Boy, do I have a story for you.
As an agency owner and fellow interpreter I’ve been privy to several concerns and complaints over the last several months. They seemed too wild to take seriously despite coming from reasonable colleagues. They were outrageous. They were cartoonishly silly. They were not connected to me or my agency, but again, they came from reasonable colleagues and they were all centered on the same problem.
The problem is falsifying interpreting credentials. Your mind probably just raced to the BEI Registry and RID’s Registry. You’re right, those are quick and valuable checks when you’re vetting an interpreter. There’s a nationwide body of interpreters who can’t be vetted with the same transparency, though. The EIPA doesn’t publish testing results or scores (scores being necessary with varying state criteria for K-12 interpreting). In this case, a person is reported to have doctored their EIPA results certificate to a score at or above the Colorado minimum of 3.5 after several failed attempts to reach the minimum 60% of the information on the test being accurately interpreted. They’re then reported to have submitted a scan of the doctored certificate in their online application to CDE.

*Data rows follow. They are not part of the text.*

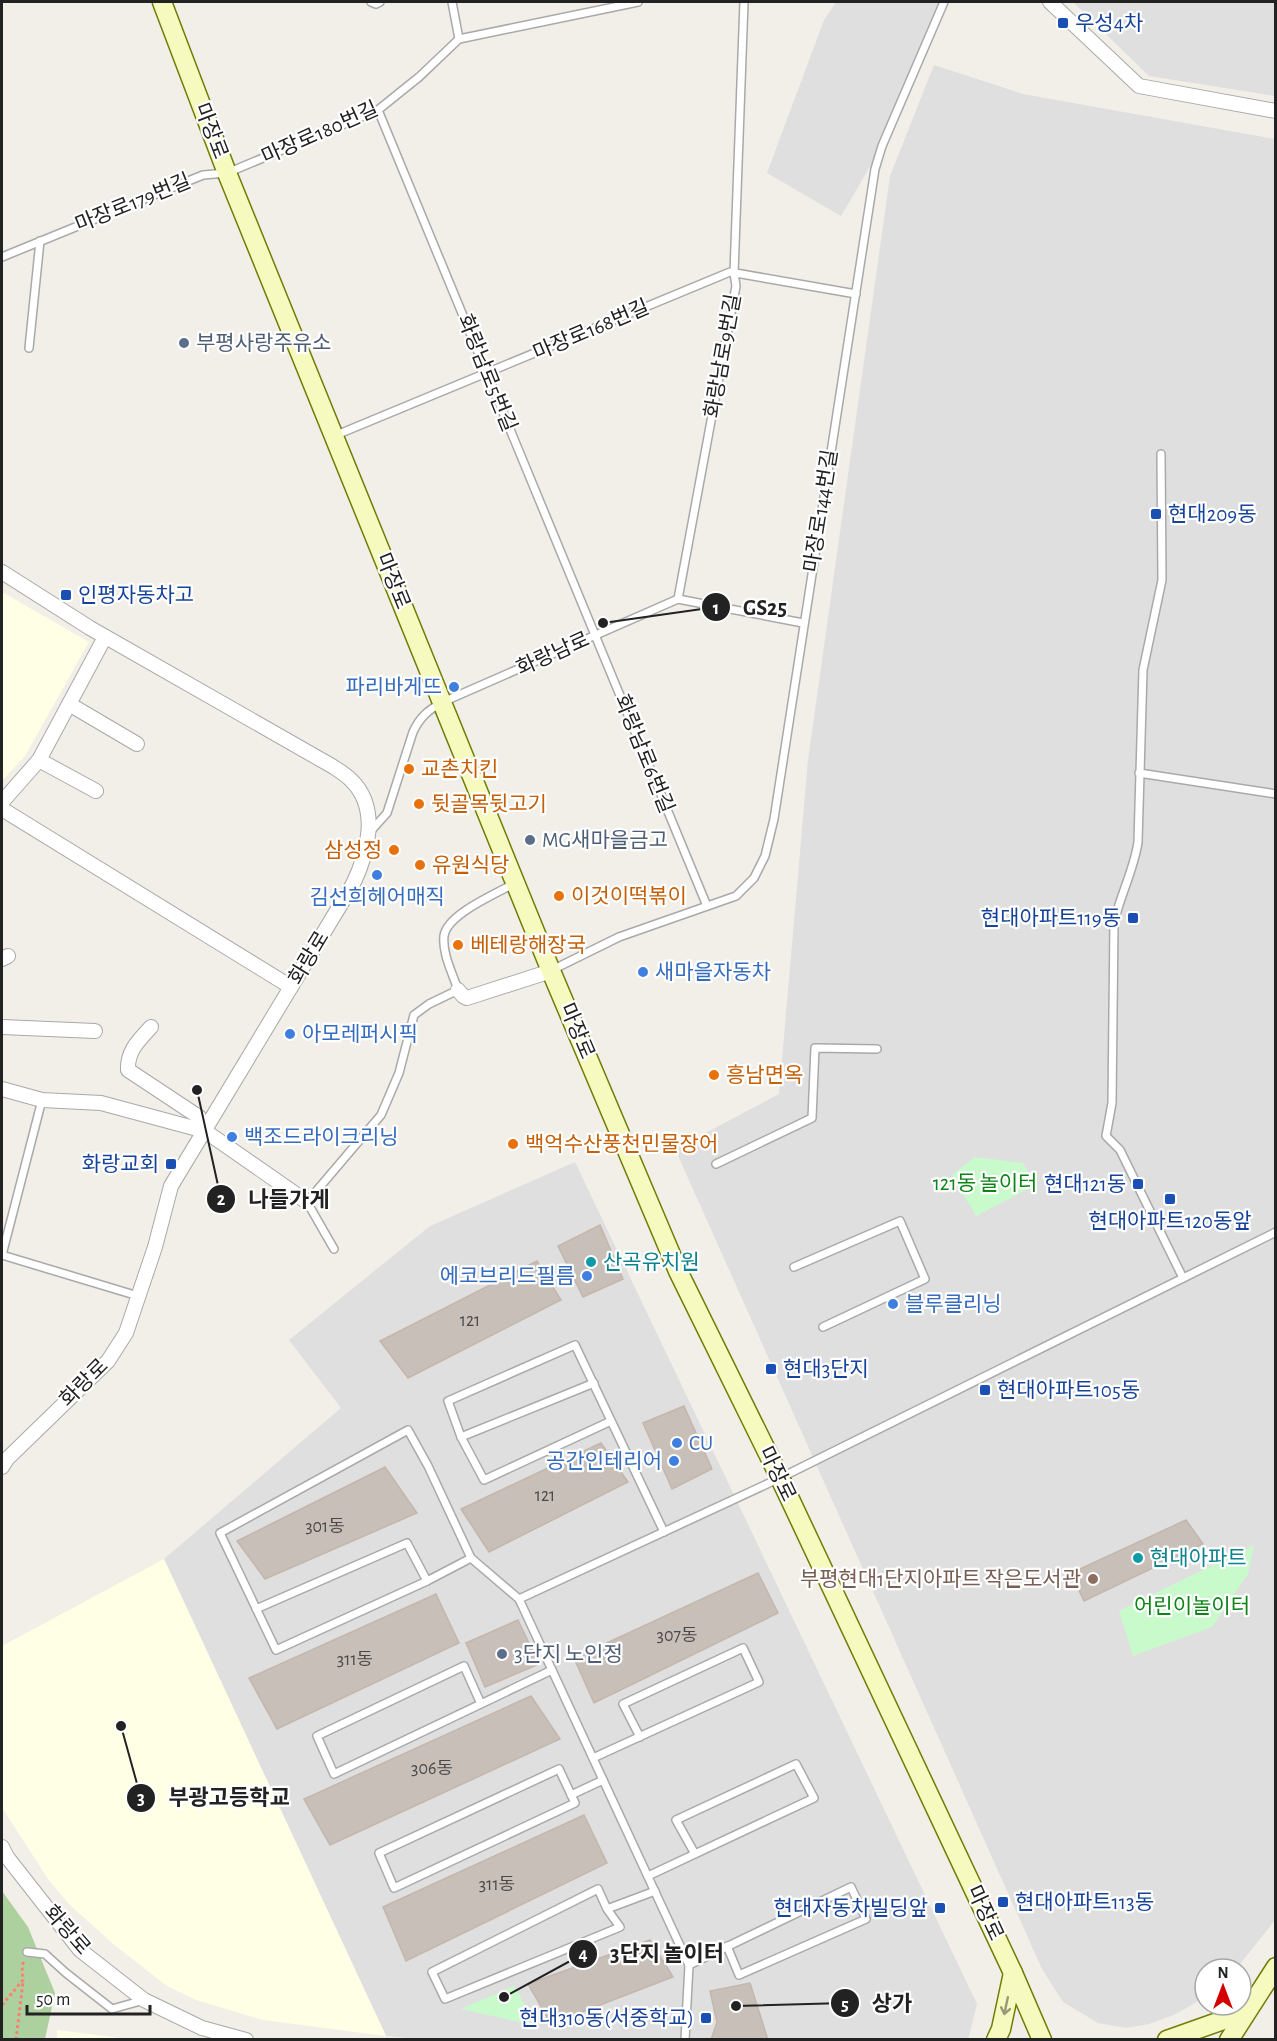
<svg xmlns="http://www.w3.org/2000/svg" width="1277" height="2041" font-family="'Alegreya Sans','Noto Sans KR',sans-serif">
<rect width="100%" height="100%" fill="#f2efe9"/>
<g fill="#e0dfdf">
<path d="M836,2H944L882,146L841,216L767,173L824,20Z"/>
<path d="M1073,2H1275V96L1149,76Z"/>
<path d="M934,65L1023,94L1275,139L1276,1919L1236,1969H1205V1997L1176,2014L1149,2024L1126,2028L1098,2023L1063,2002L1042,1969L675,1149L779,1094L808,760L890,176Z"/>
<path d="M575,1162L977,2004L968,2040H429L386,2036L164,1559L341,1408L289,1340L430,1226Z"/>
</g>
<g fill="#ffffe5">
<path d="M2,592L89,642L25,756L2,781Z"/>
<path d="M164,1559L386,2036L263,2020L196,2000L167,1986L112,1943L69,1904L48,1879L3,1809L2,1805V1646Z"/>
<path d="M57,2030L128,2039H57Z"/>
</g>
<path fill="#add19e" d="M2,1891L28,1927L55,1993L45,2039H2Z"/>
<g fill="#c8facc">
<path d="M975,1157L1023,1163L1036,1185L976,1216L952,1175Z"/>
<path d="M1254,1545L1248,1574L1212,1627L1133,1656L1119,1611Z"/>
<path d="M514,1986L537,2026L461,2009Z"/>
</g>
<g fill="#c7bfb8" stroke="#c4b6ab" stroke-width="1.5">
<path d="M600,1225L623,1279L583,1297L558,1246Z"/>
<path d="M537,1261L561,1300L408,1378L380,1341Z"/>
<path d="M684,1406L712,1469L672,1489L643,1423Z"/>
<path d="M601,1443L628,1482L489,1552L461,1509Z"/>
<path d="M385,1467L417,1513L265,1579L237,1541Z"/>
<path d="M1186,1520L1203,1544L1084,1601L1071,1573Z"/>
<path d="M758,1573L778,1613L594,1703L574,1658Z"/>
<path d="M436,1594L459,1643L277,1729L249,1678Z"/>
<path d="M518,1620L539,1664L485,1687L466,1643Z"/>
<path d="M531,1696L560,1739L330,1845L304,1799Z"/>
<path d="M584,1815L607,1863L406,1961L383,1907Z"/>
<path d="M650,1940L673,1977L551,2024L528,1984Z"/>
<path d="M750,1983L768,2040H711L717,2022L710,1991Z"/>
</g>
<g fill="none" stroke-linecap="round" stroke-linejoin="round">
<g stroke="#a9a9a9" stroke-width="10">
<g id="lane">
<path d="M371,2L376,4L380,2"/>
<path d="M452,2L459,39"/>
<path d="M378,110L707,906"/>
<path d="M2,257L203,175L227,173L378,110L419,77L459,39L638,2"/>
<path d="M29,348L40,241"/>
<path d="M334,436L730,272L856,294"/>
<path d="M1161,454L1162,580L1143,670L1138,842C1134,870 1120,895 1114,923L1112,1103L1106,1136L1120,1150L1183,1278"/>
<path d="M678,599L736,286L734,273L744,2"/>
<path d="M1139,773L1276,794"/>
<path d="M369,833L387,813L413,732C420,717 428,710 443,702L678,599L803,623"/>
<path d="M552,970L619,937L736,896L754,878L765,856L774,819L875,169L882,146L944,2"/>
<path d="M716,1164L812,1118L815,1048L877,1049"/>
<path d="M334,1249L307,1202L381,1115L399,1073L414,1015L429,1004L458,990C453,974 442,954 444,936C447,914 496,894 513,884"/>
<path d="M2,1255L42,1100"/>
<path d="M2,1255L138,1296"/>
<path d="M794,1267L900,1221L925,1279L823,1327"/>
<path d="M611,1421L484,1480L461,1437L448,1401L575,1345L664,1532"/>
<path d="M461,1437L594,1383"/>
<path d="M427,1581L471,1558"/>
<path d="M256,1609L407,1543L427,1581L276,1650L220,1533L408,1430L428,1466L471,1558L519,1599"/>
<path d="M481,1704L464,1666L317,1736L334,1774L552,1670"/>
<path d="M593,1758L759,1682L743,1648L623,1704L640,1737"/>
<path d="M559,1769L575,1803L394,1888L379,1853Z"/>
<path d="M571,1795L603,1780"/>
<path d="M648,1876L814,1798L796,1764L676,1820L695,1854"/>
<path d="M607,1909L620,1927L445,1999L432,1972L598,1889L607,1909L655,1891"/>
<path d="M27,1952L45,1954L66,1973L112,2009L144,2000"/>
<path d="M689,1965L851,1887L866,1919L739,1975L727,1946"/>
<path d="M685,2040L689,1965L519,1599L780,1478L1276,1232"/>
</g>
</g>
<g stroke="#a9a9a9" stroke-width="16">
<g id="street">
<path d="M1050,2L1139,86L1276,111"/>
<path d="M2,572L90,628L332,766C338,770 345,774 351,780C380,808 368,853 353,884L171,1186L155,1247L126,1333L108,1361L7,1459L2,1467"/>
<path d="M69,704L137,744"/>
<path d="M39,760L96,791"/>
<path d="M2,802L39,760L105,637"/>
<path d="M2,809L291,987"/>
<path d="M2,959L8,956"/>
<path d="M458,990L463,996L467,998L551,971"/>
<path d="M2,1027L95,1031"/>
<path d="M151,1027C139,1040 127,1051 128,1070L199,1117L205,1131L307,1202"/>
<path d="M2,1089L42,1100L101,1103L205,1131"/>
<path d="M2,1847L7,1857L80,1950L144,2000L202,2028L246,2040"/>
</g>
</g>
<g stroke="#707d05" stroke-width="21">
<g id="secondary">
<path d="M162,2L227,173L551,971L678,1271L780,1478L1013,1973L1042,2040"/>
<path d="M996,2040L1001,2029L1013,1973"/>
<path d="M1167,2040L1246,2012"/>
<path d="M1229,2040L1276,1967"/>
</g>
</g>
<g stroke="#fa8072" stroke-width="3" stroke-dasharray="3 3" stroke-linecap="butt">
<path d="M2,2005L23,1980L22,1966L24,1961"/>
<path d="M16,2040L23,1982"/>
</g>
<use href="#lane" stroke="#fff" stroke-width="7"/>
<use href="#street" stroke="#fff" stroke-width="14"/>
<use href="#secondary" stroke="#f7fabf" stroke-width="18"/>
</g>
<defs><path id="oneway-shaft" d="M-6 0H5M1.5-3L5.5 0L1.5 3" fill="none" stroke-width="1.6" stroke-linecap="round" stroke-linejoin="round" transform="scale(1.5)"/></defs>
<use stroke="#979978" href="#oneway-shaft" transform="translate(1006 2006) rotate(102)"/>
<g fill="#1a4fb4" stroke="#fff" stroke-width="2">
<rect x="1057" y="17" width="12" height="12" rx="3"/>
<rect x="1150" y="508" width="12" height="12" rx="3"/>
<rect x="60" y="589" width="12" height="12" rx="3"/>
<rect x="1127" y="912" width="12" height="12" rx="3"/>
<rect x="165" y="1158" width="12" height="12" rx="3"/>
<rect x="1132" y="1178" width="12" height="12" rx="3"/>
<rect x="1164" y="1193" width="12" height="12" rx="3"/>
<rect x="765" y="1363" width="12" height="12" rx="3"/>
<rect x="979" y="1384" width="12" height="12" rx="3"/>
<rect x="997" y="1896" width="12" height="12" rx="3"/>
<rect x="934" y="1902" width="12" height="12" rx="3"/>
<rect x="700" y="2012" width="12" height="12" rx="3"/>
</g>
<g fill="#5c6f8a" stroke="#fff" stroke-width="2">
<circle cx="184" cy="343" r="6"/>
<circle cx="530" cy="840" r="6"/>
<circle cx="502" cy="1654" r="6"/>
</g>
<g fill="#3f7fe0" stroke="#fff" stroke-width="2">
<circle cx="454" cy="687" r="6"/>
<circle cx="377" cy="875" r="6"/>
<circle cx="643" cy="972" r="6"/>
<circle cx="290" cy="1034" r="6"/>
<circle cx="232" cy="1137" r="6"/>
<circle cx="587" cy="1276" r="6"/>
<circle cx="893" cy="1304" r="6"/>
<circle cx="677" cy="1443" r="6"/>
<circle cx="674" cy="1461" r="6"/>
</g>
<g fill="#e8710a" stroke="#fff" stroke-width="2">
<circle cx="409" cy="769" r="6"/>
<circle cx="419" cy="804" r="6"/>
<circle cx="394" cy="850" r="6"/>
<circle cx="420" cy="865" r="6"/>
<circle cx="559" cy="896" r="6"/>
<circle cx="458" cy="945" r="6"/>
<circle cx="714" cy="1075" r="6"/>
<circle cx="513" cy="1144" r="6"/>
</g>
<g fill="#0f9aa8" stroke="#fff" stroke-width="2">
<circle cx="591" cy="1262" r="6"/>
<circle cx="1138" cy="1558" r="6"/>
</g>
<circle fill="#8d6e63" stroke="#fff" stroke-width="2" cx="1093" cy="1579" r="6"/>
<g text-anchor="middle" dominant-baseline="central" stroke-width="4.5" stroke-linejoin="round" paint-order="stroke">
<g font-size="18" fill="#4b4948">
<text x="470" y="1321">121</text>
<text x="545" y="1496">121</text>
<text x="325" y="1527">301동</text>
<text x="677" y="1636">307동</text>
<text x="355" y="1660">311동</text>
<text x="432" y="1769">306동</text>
<text x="497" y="1885">311동</text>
</g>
<g font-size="21" fill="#164399" stroke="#fff" text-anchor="start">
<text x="1075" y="23">우성4차</text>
<text x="1168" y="514">현대209동</text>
<text x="78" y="595">인평자동차고</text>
<text x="1121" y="918" text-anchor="end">현대아파트119동</text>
<text x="159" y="1164" text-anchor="end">화랑교회</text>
<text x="1126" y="1184" text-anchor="end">현대121동</text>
<text x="1170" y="1221" text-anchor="middle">현대아파트120동앞</text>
<text x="783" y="1369">현대3단지</text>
<text x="997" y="1390">현대아파트105동</text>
<text x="1015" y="1902">현대아파트113동</text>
<text x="928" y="1908" text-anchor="end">현대자동차빌딩앞</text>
<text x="694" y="2018" text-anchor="end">현대310동(서중학교)</text>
</g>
<g font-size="21" fill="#222" stroke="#fff">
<text transform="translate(211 131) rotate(69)">마장로</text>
<text transform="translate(320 133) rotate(-24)">마장로180번길</text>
<text transform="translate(133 203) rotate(-22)">마장로179번길</text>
<text transform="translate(591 330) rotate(-23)">마장로168번길</text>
<text transform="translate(723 356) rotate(-80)">화랑남로9번길</text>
<text transform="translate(487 373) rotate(68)">화랑남로5번길</text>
<text transform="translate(821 511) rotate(-81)">마장로144번길</text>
<text transform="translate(393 581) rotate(68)">마장로</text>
<text transform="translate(553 654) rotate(-24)">화랑남로</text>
<text transform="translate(644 754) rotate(68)">화랑남로6번길</text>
<text transform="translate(309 958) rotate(-59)">화랑로</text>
<text transform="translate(577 1031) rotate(67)">마장로</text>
<text transform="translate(84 1383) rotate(-45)">화랑로</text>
<text transform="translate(777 1474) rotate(64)">마장로</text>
<text transform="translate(985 1913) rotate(65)">마장로</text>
<text transform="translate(67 1930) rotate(49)">화랑로</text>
</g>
<g font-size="21" fill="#4e5e75" stroke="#fff" text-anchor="start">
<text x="196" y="343">부평사랑주유소</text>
<text x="542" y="840">MG새마을금고</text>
<text x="514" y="1654">3단지 노인정</text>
</g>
<g font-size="21" fill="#366cbe" stroke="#fff" text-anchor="start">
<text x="442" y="687" text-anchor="end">파리바게뜨</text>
<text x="377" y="897" text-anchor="middle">김선희헤어매직</text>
<text x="655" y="972">새마을자동차</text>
<text x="302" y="1034">아모레퍼시픽</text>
<text x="244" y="1137">백조드라이크리닝</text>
<text x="575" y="1276" text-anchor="end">에코브리드필름</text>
<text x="905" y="1304">블루클리닝</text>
<text x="689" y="1443">CU</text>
<text x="662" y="1461" text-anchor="end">공간인테리어</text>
</g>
<g font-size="21" fill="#c56008" stroke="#fff" text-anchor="start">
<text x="421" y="769">교촌치킨</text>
<text x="431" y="804">뒷골목뒷고기</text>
<text x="382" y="850" text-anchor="end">삼성정</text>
<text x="432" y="865">유원식당</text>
<text x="571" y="896">이것이떡볶이</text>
<text x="470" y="945">베테랑해장국</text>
<text x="726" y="1075">흥남면옥</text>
<text x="525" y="1144">백억수산풍천민물장어</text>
</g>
<g font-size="21" fill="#0c8416" stroke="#fff">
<text x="985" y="1183">121동 놀이터</text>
<text x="1192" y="1606">어린이놀이터</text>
</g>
<g font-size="21" fill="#0d838f" stroke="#fff" text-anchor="start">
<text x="603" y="1262">산곡유치원</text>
<text x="1150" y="1558">현대아파트</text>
</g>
<g font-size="21" fill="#785e54" stroke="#fff" text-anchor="end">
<text x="1081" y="1579">부평현대1단지아파트 작은도서관</text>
</g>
</g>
<path fill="none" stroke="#222" stroke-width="2" d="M603 623L716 607M197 1090L221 1199M121 1726L141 1798M504 1997L583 1954M736 2006L845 2003"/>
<g fill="#222" stroke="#fff" stroke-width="2">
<circle cx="603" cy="623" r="6"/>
<circle cx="197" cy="1090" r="6"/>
<circle cx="121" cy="1726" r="6"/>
<circle cx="504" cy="1997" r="6"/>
<circle cx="736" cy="2006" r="6"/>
<circle cx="716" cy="607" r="15"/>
<circle cx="221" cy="1199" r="15"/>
<circle cx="141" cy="1798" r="15"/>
<circle cx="583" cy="1954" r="15"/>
<circle cx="845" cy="2003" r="15"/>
</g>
<g font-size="18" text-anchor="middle" font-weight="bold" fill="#fff">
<text x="716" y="614">1</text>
<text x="221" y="1205">2</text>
<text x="141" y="1804">3</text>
<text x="583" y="1960">4</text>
<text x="845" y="2010">5</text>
</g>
<g font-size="22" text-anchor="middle" font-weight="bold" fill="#222" stroke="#fff" stroke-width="4.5" stroke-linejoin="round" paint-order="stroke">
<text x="765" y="615">GS25</text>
<text x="289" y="1207">나들가게</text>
<text x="229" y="1805">부광고등학교</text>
<text x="667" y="1961">3단지 놀이터</text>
<text x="892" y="2011">상가</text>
</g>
<rect width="1277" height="2041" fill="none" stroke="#222222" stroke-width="6"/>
<g transform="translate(1223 1987)"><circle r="28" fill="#ffffff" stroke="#a7a7a7" stroke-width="1.5"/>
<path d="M0-4.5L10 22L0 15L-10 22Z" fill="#d40000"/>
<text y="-9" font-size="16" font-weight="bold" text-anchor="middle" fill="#222222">N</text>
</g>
<path d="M27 2005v9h123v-9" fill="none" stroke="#222222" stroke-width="3"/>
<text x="36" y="2005" font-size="18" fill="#222222" stroke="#ffffff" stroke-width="4.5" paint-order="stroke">50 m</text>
</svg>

In Colorado, I think most of us assume that the Colorado Department of Education validates EIPA certificates provided by K-12 interpreting applicants. They don’t until there’s a problem. I learned this as I made my formal report to CDE regarding the concerns my colleagues brought me. To their credit, CDE’s response to the report was professional and prompt with student safety and rights at the forefront of all of our communication. But that’s all for now. Until the interpreting grapevine is activated or disciplinary actions are published, we won’t know what they will or won’t find in their own investigation.
You may be frustrated that my colleagues didn’t report this on their own. I’m frustrated that they didn’t feel safe enough or trust their agency enough to be able to do the right thing and not suffer retaliation. As an agency owner, the person in question can’t hurt me, nor can their hiring agency.
While I wait for the state’s investigation to run its course, here’s what I’m thinking about:
- If someone is comfortable telling a lie about themselves to the State, there’s more going on.
- Why would someone tell such a whopper to work in such a tough setting? To work for such middling pay?
- Do they just have their heart set on the social cachet of being an interpreter and they’d be too easily found out as a community interpreter?
- If accounts of their skills are accurate, why is the agency placing this person where they’re not able to provide a reasonable service?
- Why does their alma mater have no record of any of their published degrees?
- What other vulnerable groups have they possibly targeted in the past? Hearing children? People with intellectual disabilities? Senior citizens?
- Why would someone tell such a lie in order to work with children?
- What do we do next in Colorado to address the lack of oversight?